While the program is open to all students, it is primarily geared to those from underrepresented, first-generation, and economically disadvantaged backgrounds, according to Dharti Ray, coordinator of co-curricular programs at the campus.

“The primary goal is to support minority groups such as African American, Native American, Asian and/or Latinx students,” Ray said. “The mission here is to retain them. Often, when minority students or first-generation students come to campus, they don’t feel like they belong. This allows them to establish a relationship with their peers and the faculty and staff. It’s built off this notion of relationship-building and social transition to the campus community.

“A lot of our students did their high school in another country. Or, maybe they speak another language at home. So, for them, it’s not just about being a first-generation student, but the whole idea of acclimating to the American education system in general,” Ray continued. “That adjustment is complex, and hopefully JumpStart can address it.”

Currently, Ray is actively seeking mentees for the program by promoting it at the campus’ New Student Orientation (NSO) sessions. She’s also reached out to faculty and staff to both identify and recommend current students to be mentors and to serve as senior mentors themselves.

Ray first pitched the program while still serving in her previous position as coordinator of diversity, equity and inclusion. With assistance from Meghan Cruciani, associate director of academic advising, and Jon Tobin, coordinator of career services, she wrote a grant proposal that was submitted to EOPC in March.
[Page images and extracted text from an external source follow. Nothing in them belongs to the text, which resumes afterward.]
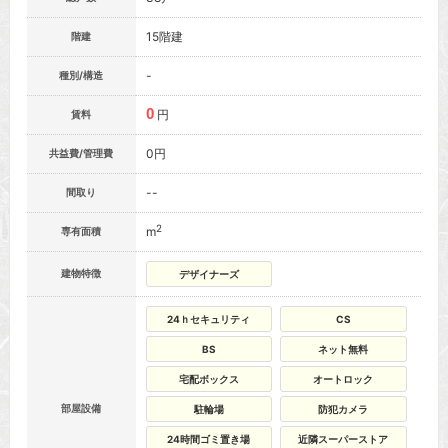
15階建
階建
-
種別/構造
0
円
賃料
0円
共益費/管理費
--
間取り
2
m
専有面積
建物特徴
デザイナーズ
24ｈセキュリティ
CS
BS
ネット無料
宅配ボックス
オートロック
部屋設備
駐輪場
防犯カメラ
24時間ゴミ置き場
近隣スーパーストア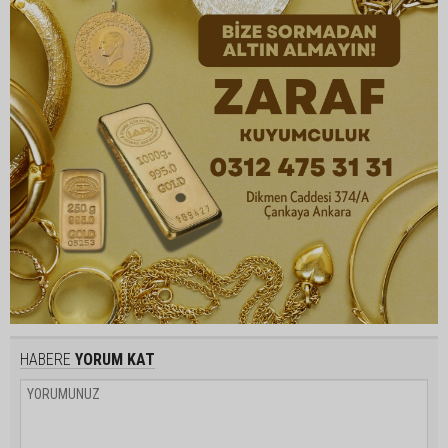
HABERE
YORUM KAT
“It was interesting to write the proposal and see how the vision for the program all came together,” said Ray, noting the person who succeeds her in the diversity position will eventually take over JumpStart.
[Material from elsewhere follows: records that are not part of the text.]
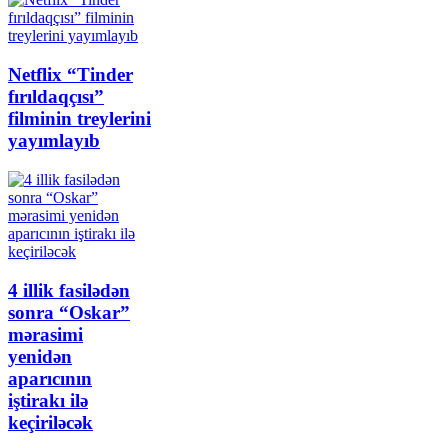
Netflix “Tinder
fırıldaqçısı”
filminin treylerini
yayımlayıb
4 illik fasilədən
sonra “Oskar”
mərasimi
yenidən
aparıcının
iştirakı ilə
keçiriləcək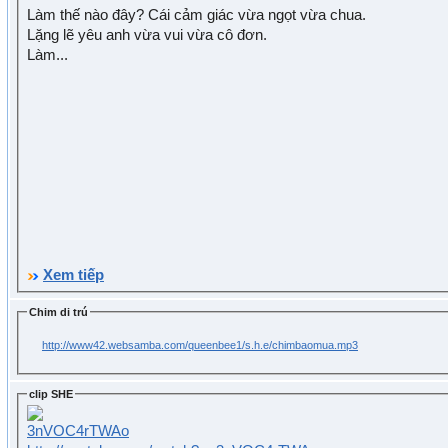
Làm thế nào đây? Cái cảm giác vừa ngọt vừa chua.
Lặng lẽ yêu anh vừa vui vừa cô đơn.
Làm...
Xem tiếp
Chim di trú
http://www42.websamba.com/queenbee1/s.h.e/chimbaomua.mp3
clip SHE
Students enrolled in the program will meet regularly with their peer mentors, who will be paid, and at least twice a semester with the faculty/staff senior mentors.

Throughout the year, the mentees will complete various modules designed to connect them with critical campus resources and programs. In addition, they’ll have the opportunity to further develop and enhance their leadership and soft skills, career readiness, and overall academic success. 

“The program is just providing students with more of that one-on-one attention that our campus already does very well. It will really help further promote that welcoming environment we strive for here,” Ray said.

Ray hopes to have about 10 students participate in JumpStart this fall. With any luck, the program will progressively expand, with mentees eventually becoming mentors.

“The ultimate goal is to have students go through the program their first year and get them acquainted with becoming a mentor, so that they can help other students like them,” Ray said. “I think it has the potential to be a really successful program for years to come.”